▸ ФРАГМЕНТ ТЕКСТА:
+---+
Как и Толстого, ее обманывали управляющие. Последний из них, некто М. П. Лысаков, в 1892 году, после смерти Софьи Андреевны, вывез в город Новозыбков около пятидесяти подвод с книгами, мебелью и другими ценностями. Жена управляющего была домашним библиотекарем в Красном Роге. Она захватила рукописи. Как рассказывают местные жители, еще в 1927 году сын бывшего управляющего сжигал пачками письма, рукописи и альбомы Толстых, и когда соседи возмутились, он ответил: «Это мое. Что хочу, то и делаю!»
То, что не было разворовано, пошло за долги с молотка. Вещи, окружавшие Толстого, разбрелись по рукам. Так бюст Алексея Перовского, работы знаменитого скульптора Гальберга, был продан за пятьдесят копеек.
+---+
▸ ПОСТАВЛЕННАЯ ЗАДАЧА:
Продолжите фрагмент о Красном Роге, начав сразу после его последнего предложения. Данные, идущие далее, представляют собой отдельный материал и к фрагменту о Красном Роге не относятся.

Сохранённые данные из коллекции
+---+
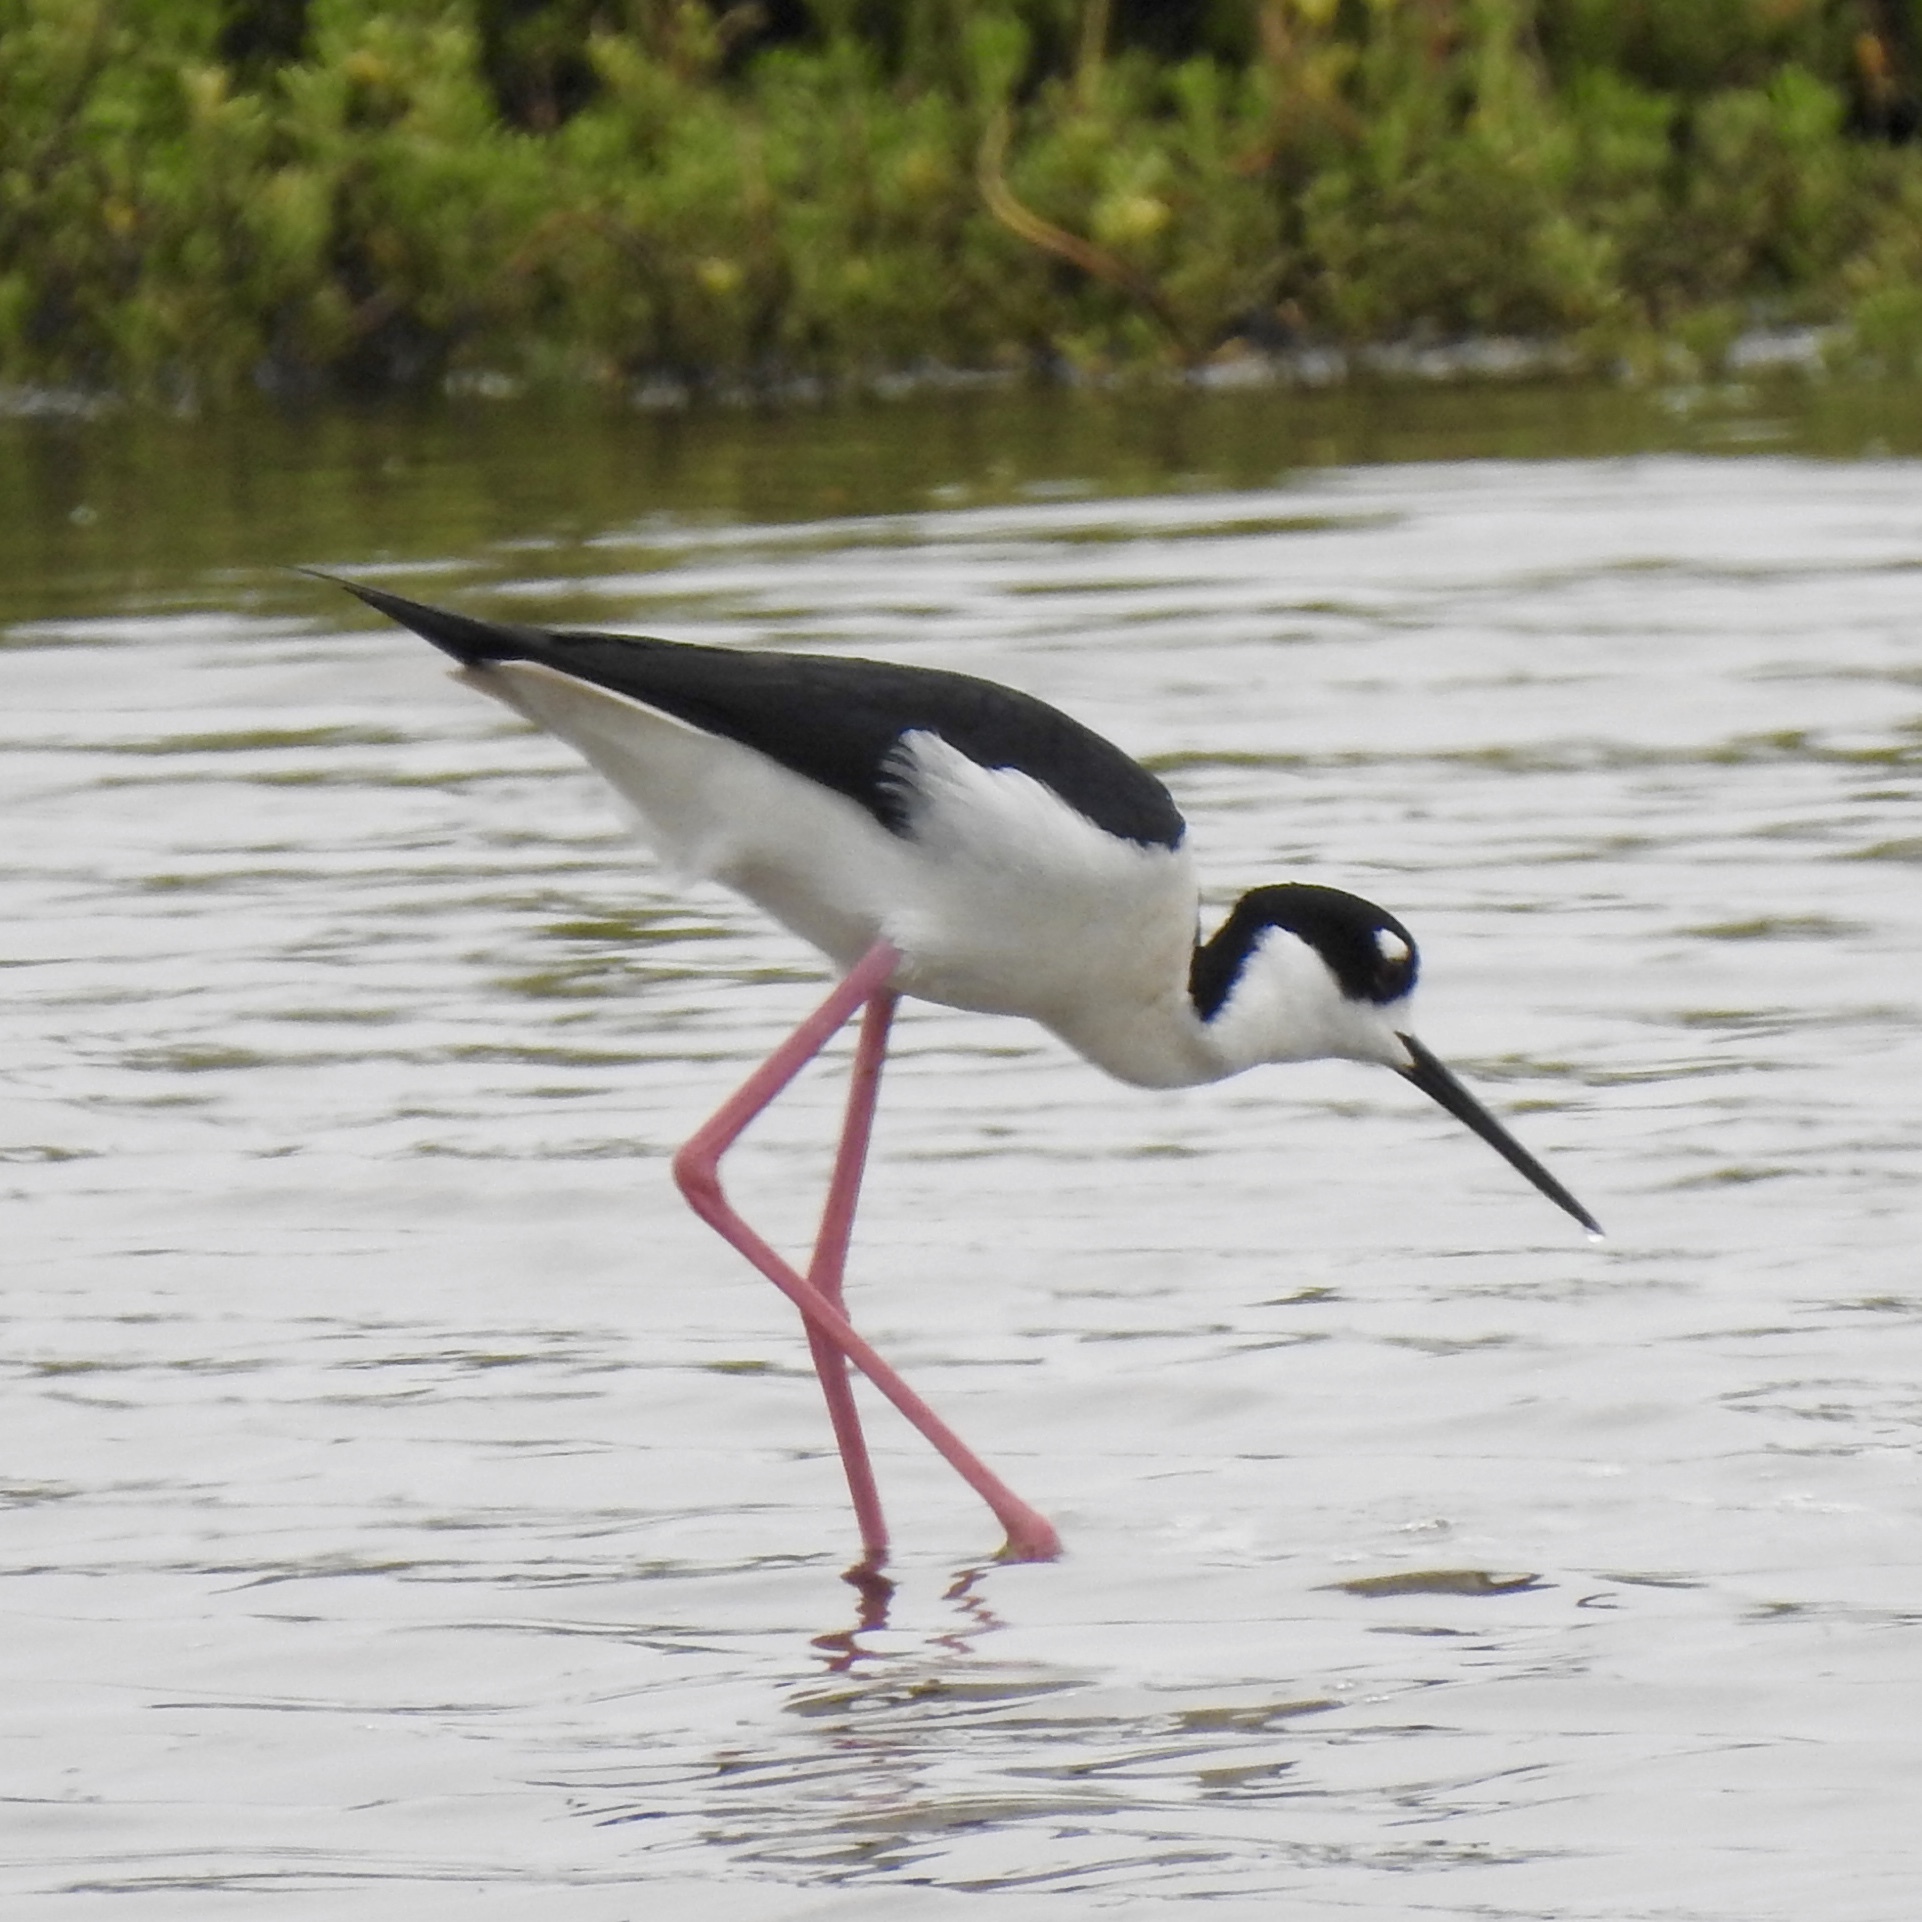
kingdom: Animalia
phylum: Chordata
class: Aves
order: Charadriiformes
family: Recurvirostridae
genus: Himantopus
+---+
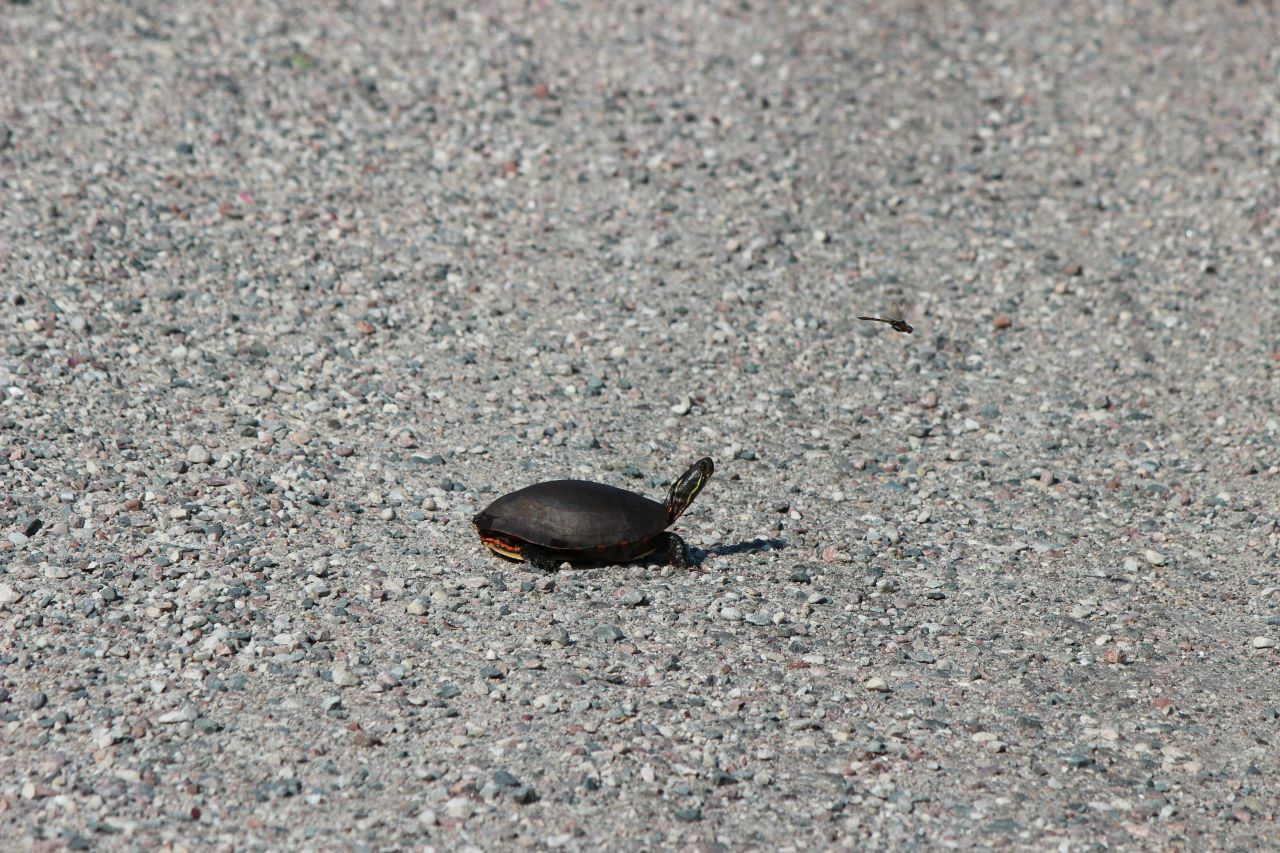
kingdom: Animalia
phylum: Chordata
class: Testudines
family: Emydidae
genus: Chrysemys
+---+
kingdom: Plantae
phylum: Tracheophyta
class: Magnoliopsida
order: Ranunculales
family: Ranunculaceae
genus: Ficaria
+---+
▸ РЕЗУЛЬТАТ ВЫПОЛНЕНИЯ:
Во время Отечественной войны Красный Рог был занят немцами. Оккупанты из лени топили печи не дровами, а всовывали в топки концами целые бревна. Как-то ночью в 1942 году пламя из печи перекинулось по бревну на пол, деревянный дворец загорелся как порох, местные жители видели, как из огня выскакивали в одном белье немецкие солдаты...15
Ныне в липовой роще, окружавшей дворец, разместились строения дома отдыха. Остался цел флигель, где любил работать за простым струганым столом Алексей Константинович Толстой, где останавливался Фет и другие гости. Там сейчас нечто вроде небольшого музея...
В том же году, когда умер Алексей Константинович Толстой, скончалась и жена Алексея Жемчужникова.
Елизавета Алексеевна была для Жемчужникова всем — и женой, и любовницей, и матерью его детей, и задушевным другом. Заболела она еще в 1872 году. Как раз в это время Алексей Михайлович приехал в Петербург. Она оставалась за границей, и он отчитывался перед ней каждый день в письмах, не зная еще о ее состоянии.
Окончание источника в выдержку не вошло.